Und was gibt's dazu?


Die Berufene und Rauchige Zitrone


Durch interessante Rezensionen und Pressestimmen bin ich auf „Die Berufene“ aufmerksam geworden. Das gelbe Cover mit dem Kind in der Mitte machte mich zusätzlich neugierig.

Nun sind Zombiebücher nicht unbedingt mein Beuteschema. Bei diesem Buch jedoch erhoffte ich mir wesentlich mehr als nur Spannung, Kannibalismus und Überlebenskämpfe. Durch den Klappentext und die Rezensionen ging ich von einer interessanten und in die Tiefe gehenden Hintergrundgeschichte aus und hoffte zudem, dass das Buch auch in psychologischer und zwischenmenschlicher Hinsicht einiges zu bieten hat.

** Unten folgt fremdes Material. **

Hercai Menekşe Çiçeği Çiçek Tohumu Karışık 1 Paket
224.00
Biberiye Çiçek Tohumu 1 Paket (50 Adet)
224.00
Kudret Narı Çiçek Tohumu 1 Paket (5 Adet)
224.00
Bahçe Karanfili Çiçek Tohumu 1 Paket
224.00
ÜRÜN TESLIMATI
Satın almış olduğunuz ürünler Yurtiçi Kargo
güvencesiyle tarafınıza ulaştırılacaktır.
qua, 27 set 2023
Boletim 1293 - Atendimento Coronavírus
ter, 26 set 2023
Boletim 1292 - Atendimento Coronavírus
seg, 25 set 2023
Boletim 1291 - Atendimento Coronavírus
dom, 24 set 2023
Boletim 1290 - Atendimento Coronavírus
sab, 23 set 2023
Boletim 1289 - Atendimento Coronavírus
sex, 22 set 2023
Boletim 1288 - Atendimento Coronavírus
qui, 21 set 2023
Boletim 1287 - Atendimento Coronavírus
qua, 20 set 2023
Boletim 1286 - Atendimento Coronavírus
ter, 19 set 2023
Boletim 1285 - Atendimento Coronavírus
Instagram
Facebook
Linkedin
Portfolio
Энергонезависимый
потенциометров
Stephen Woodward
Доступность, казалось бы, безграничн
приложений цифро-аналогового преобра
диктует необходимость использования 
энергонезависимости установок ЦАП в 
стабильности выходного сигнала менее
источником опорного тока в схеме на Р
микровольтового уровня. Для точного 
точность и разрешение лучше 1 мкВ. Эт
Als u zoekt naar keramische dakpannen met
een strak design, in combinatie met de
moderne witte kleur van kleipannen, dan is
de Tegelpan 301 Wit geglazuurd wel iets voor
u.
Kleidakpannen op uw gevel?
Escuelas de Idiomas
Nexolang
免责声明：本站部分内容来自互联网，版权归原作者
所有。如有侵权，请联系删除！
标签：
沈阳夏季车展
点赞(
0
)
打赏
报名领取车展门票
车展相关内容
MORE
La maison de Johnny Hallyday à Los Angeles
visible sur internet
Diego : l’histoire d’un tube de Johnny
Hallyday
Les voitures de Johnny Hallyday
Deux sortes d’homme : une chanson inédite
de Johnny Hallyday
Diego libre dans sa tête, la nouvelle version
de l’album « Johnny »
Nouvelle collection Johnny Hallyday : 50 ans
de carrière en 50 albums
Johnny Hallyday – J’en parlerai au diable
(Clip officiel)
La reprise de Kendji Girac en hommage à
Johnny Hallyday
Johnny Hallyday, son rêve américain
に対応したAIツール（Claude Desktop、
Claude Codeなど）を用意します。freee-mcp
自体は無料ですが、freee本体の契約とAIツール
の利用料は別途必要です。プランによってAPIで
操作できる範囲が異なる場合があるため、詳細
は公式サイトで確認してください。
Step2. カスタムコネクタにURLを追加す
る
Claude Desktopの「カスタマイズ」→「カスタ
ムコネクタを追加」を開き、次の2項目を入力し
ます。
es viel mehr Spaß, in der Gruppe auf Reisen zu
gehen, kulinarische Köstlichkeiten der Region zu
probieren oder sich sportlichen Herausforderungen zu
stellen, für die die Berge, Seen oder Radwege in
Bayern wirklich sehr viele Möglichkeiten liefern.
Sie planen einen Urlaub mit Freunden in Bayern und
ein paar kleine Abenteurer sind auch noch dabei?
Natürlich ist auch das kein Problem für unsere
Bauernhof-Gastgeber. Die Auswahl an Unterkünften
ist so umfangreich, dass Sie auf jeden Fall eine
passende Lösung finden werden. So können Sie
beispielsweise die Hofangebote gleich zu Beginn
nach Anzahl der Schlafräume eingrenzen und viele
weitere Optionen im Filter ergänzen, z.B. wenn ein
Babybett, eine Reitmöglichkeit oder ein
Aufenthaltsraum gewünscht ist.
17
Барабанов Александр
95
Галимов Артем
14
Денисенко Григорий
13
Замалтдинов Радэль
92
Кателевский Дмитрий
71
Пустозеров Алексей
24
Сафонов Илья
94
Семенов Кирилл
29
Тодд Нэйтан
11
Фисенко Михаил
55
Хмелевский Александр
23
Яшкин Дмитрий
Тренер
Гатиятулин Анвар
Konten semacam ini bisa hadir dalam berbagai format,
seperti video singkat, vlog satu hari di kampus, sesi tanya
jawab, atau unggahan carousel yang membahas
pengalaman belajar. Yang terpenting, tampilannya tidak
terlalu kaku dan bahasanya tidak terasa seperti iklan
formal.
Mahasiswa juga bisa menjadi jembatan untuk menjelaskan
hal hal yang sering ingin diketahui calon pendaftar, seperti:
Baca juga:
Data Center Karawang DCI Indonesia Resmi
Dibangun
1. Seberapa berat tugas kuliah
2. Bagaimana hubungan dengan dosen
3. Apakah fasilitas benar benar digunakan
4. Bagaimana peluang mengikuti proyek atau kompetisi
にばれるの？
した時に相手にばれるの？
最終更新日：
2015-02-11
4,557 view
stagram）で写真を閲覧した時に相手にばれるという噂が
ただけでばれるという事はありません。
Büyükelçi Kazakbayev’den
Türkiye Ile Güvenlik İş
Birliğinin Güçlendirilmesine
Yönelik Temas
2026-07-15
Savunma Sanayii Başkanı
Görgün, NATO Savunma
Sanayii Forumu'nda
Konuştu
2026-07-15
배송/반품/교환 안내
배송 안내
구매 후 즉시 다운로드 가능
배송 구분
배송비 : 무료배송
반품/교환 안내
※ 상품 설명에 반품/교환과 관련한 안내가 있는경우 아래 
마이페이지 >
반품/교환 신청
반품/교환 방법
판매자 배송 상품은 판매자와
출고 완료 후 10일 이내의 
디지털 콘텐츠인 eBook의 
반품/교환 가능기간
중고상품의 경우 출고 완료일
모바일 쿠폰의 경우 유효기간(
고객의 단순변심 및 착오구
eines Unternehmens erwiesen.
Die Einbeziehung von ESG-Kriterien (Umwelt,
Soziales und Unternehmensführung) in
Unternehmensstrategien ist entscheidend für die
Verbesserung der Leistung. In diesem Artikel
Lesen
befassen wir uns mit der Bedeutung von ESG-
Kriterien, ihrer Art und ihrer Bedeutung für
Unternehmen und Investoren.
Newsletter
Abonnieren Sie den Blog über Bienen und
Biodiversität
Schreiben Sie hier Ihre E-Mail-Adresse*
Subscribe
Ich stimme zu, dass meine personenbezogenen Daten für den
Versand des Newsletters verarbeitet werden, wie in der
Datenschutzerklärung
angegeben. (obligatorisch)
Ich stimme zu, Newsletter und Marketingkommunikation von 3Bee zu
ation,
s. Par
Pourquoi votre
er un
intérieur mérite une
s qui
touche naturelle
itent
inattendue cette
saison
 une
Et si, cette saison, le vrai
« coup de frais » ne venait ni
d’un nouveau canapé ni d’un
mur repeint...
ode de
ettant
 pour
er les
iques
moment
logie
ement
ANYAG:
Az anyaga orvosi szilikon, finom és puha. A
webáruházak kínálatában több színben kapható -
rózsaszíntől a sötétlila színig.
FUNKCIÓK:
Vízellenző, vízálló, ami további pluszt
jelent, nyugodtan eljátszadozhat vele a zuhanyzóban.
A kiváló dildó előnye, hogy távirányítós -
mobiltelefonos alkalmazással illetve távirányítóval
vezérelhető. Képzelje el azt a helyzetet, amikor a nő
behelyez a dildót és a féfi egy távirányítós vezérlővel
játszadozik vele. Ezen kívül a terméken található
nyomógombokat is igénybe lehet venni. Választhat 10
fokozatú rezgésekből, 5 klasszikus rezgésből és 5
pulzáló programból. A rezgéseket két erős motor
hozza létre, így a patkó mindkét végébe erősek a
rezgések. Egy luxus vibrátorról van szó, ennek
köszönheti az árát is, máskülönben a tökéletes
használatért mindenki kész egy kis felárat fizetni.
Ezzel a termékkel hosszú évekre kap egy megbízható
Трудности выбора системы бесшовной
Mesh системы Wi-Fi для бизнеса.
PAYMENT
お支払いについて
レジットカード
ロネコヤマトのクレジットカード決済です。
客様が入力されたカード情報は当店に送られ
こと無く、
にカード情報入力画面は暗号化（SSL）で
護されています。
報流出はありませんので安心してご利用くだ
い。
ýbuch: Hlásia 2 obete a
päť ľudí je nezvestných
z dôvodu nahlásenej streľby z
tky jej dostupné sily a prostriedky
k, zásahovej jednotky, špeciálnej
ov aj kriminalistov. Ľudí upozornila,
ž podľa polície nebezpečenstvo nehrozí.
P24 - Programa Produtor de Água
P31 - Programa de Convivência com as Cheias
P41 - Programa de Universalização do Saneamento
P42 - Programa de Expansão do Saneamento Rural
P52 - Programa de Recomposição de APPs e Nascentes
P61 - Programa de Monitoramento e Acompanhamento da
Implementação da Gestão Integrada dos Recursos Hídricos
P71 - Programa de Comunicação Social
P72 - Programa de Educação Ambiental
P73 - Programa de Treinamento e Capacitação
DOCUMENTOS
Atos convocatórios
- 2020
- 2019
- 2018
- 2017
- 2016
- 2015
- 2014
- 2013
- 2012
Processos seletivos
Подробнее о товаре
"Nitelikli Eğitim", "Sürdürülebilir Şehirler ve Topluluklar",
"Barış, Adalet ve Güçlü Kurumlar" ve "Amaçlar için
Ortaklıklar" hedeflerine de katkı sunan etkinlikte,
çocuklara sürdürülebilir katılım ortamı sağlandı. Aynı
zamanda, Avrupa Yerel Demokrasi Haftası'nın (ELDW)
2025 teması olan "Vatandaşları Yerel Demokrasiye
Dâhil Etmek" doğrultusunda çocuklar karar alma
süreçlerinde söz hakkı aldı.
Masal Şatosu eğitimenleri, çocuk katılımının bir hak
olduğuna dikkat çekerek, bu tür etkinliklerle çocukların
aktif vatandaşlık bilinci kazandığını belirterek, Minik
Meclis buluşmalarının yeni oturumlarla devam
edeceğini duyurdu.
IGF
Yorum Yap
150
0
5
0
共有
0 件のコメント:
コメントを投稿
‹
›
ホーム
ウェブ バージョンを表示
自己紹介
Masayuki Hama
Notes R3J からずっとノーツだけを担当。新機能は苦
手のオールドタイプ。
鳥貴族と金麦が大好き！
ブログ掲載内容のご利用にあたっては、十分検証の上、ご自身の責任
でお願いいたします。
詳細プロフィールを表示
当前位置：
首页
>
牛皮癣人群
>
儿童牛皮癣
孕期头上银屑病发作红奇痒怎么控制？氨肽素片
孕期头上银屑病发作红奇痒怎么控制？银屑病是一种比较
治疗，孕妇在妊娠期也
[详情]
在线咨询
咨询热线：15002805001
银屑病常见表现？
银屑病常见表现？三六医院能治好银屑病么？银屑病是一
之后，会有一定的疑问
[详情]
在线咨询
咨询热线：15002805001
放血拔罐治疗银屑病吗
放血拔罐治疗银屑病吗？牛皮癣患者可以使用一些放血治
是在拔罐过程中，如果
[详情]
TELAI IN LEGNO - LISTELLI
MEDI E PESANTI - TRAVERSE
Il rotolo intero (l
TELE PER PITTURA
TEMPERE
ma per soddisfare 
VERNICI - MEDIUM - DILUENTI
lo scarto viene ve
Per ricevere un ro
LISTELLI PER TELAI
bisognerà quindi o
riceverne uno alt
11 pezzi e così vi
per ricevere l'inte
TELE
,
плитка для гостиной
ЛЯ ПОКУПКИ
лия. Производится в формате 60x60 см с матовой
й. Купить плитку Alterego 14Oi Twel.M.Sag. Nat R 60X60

Beim Lesen verging mir (nicht nur einmal der Appetit). Die Frage, wie die Lesezeit eine angemessene kulinarische Begleitung finden könnte, war daher etwas schwerer zu beantworten. Nach einigem Hin- und Herüberlegen entschied ich mich für ein rustikales Getränk, was den Magen schont:

Die „Rauchige Zitrone“ 


 

Ich halte die „Rauchige Zitrone“ für eine nette Gefährtin. Sie hält wach (falls es mal wieder länger wird) und ist nicht zu intensiv im Geschmack. Absolut passend für einen Endzeitroman dieser Klasse.



Was braucht man dafür?

½ TL kräftigen Assam (Schwarzteemischung)
½ TL rauchigen Mate
3 ca. 10 cm lange Zitronengrasblätter
1 Scheibe Apfel



Und was mache ich damit?

Fülle den Assam zusammen mit dem Mate in ein Teeei.
Schüttele die beiden einmal kräftig durch.
Raue das Zitronengras mit einem Messer etwas an, um den Geschmack freizusetzen.
Lege alle Zutaten in eine dickbäuchige Tasse. Nun fülle diese Tasse mit heißem Wasser auf.

Der Tee muss 3 Minuten ziehen. Dann solltest Du das Teeei entfernen.
Die Apfelscheibe und das Zitronengras kannst Du zum Servieren in der Tasse belassen.